Another possibility is to do an engineering and modern languages joint honours degree: Sheffield University offers one course, which graduates a handful each year. One insider who taught courses there says that so few Brits master foreign languages it can be a real advantage. 'One candidate who bothered to learn Dutch was running an oil rig while he was still an undergraduate.'

British engineers are valued for their networking skills, teamwork, pragmatism and flexibility, and their ability to bring groups of disparate people together. 'There is an appealing 'no blame' culture in British society that allows you to make mistakes, while Germans can be less forgiving,' says Sinharay.

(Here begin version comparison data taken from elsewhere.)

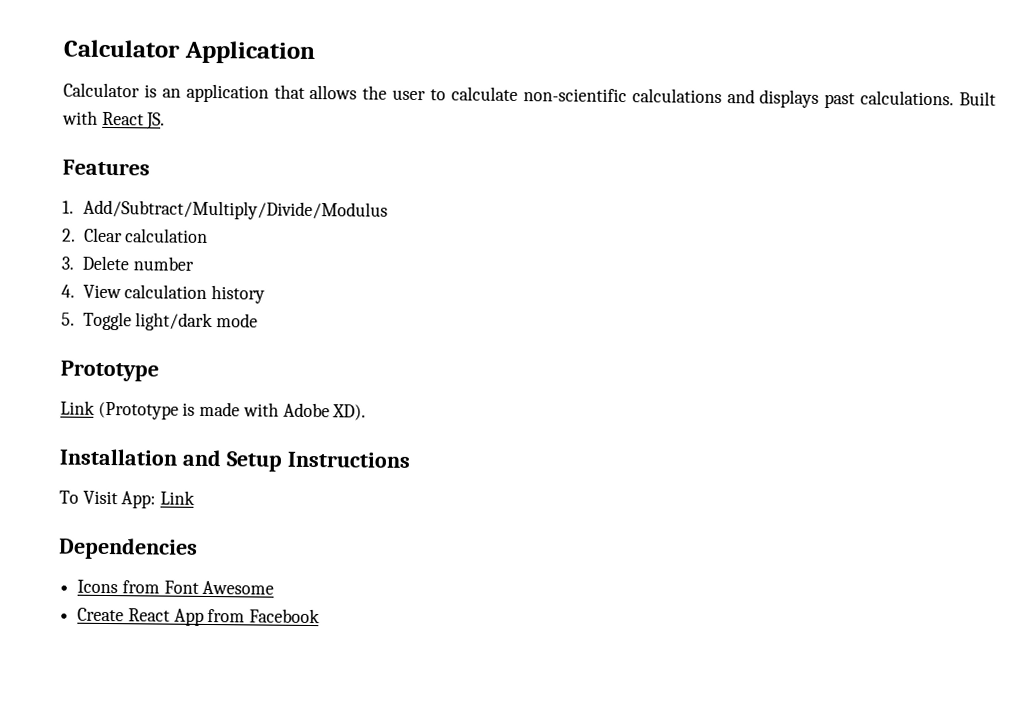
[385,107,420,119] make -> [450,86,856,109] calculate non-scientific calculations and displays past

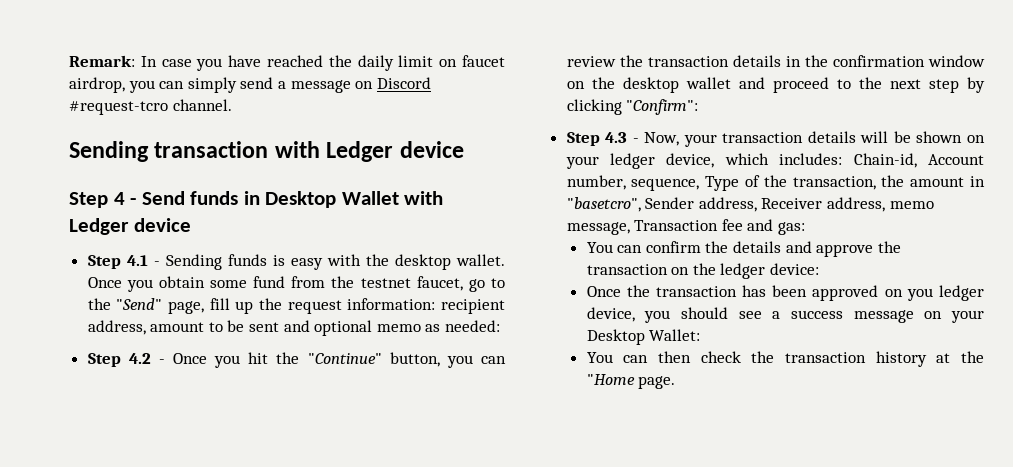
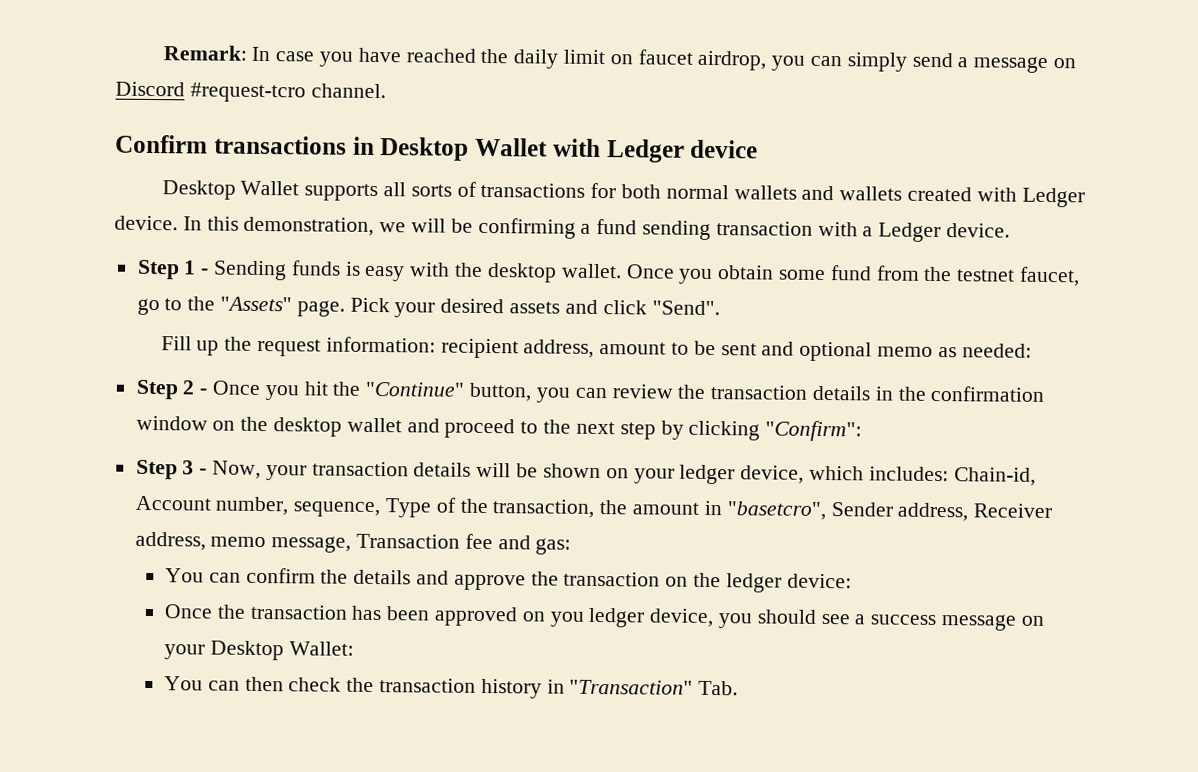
[69,141,464,162] [69,191,239,208] Sending transaction with Ledger device // Step 4 - Send funds -> [115,134,347,155] Confirm transactions
[87,255,148,269] // Step 4.1 -> [161,180,1085,208] [114,215,1011,243] [136,259,197,280] // Desktop Wallet supports all sorts of transactions for both normal wallets and wallets created with Ledger device. In this demonstration, we will be confirming a fund sending transaction with a Ledger device. // Step 1
[116,298,230,314] "Send" page, fill -> [220,296,720,318] [160,336,192,351] "Assets" page. Pick your desired assets and click "Send". // Fill
[128,353,151,364] 4.2 -> [182,380,196,395] 2
[605,132,628,143] 4.3 -> [182,460,195,475] 3
[936,351,984,363] [586,374,676,389] at the "Home page. -> [546,679,739,696] in "Transaction" Tab.

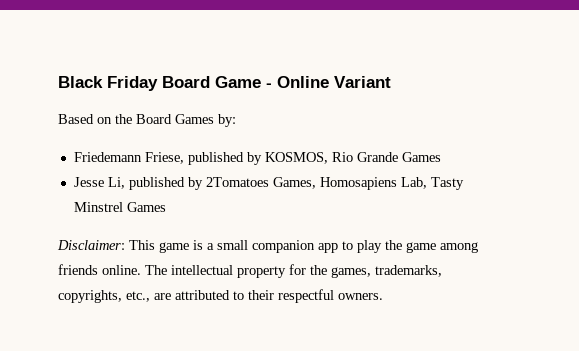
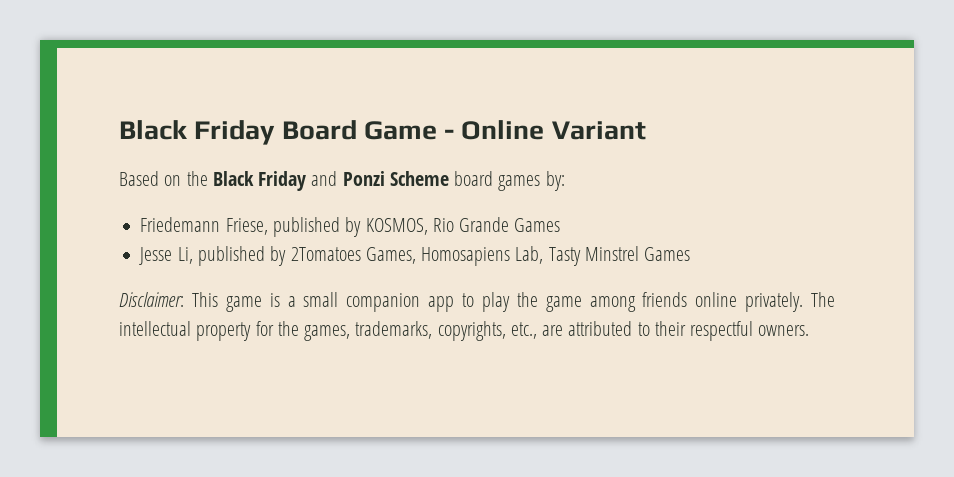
[136,114,214,124] Board Games -> [212,171,541,191] Black Friday and Ponzi Scheme board games
[102,265,141,275] online. -> [695,292,804,312] online privately.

One big weakness tends to be mathematical training. 'The best – those who studied at the Russell group universities – are very good, but there is a long tail,' says one lecturer with 40 years experience. 'It used to be said that if you couldn't do maths but were practical, do engineering.'

Lingua franca

This brings us to the question of language. Some companies in Germany operate in English – EADS, for instance – and software engineering is more generally in English. 'It's not necessary for software developers to learn German' says Simon Gould of Jet Consulting, a recruitment agency. But Ken Smith, who works for Jenoptik, a laser electronics group, says it took him a long time to get a job in the 1990s when he spoke little German. 'There was a wave of racism just after East German reunification: people stared at you when you spoke a foreign language, it didn't matter if it was English.'

Susanne Krebs, of the German VDMA association of goods manufacturers, emphasised that, in as much that Germany does have a foreign-engineers policy, it is engineers from Asia who could benefit most from a short period of retraining in Germany, and then go on to work usefully in Asia for a subsidiary where their cultural and language skills would be invaluable. 'Asia is the big market for German exporters' she says.

Germany's foreign-engineer policy is not there to plug the domestic skills gap however. According to Dr Koppel of the IW institute, there are efforts in place to retain older engineers for longer and to employ more women in the profession – as yet, with limited success. Germany and Britain are both at the bottom of the table when it comes to attracting women into engineering.

The picture may not be without its challenges, for Germany is a competitive place, but if Brits do brave the Channel, and come back, they will have acquired a very useful skill set from the world's premier engineering economy.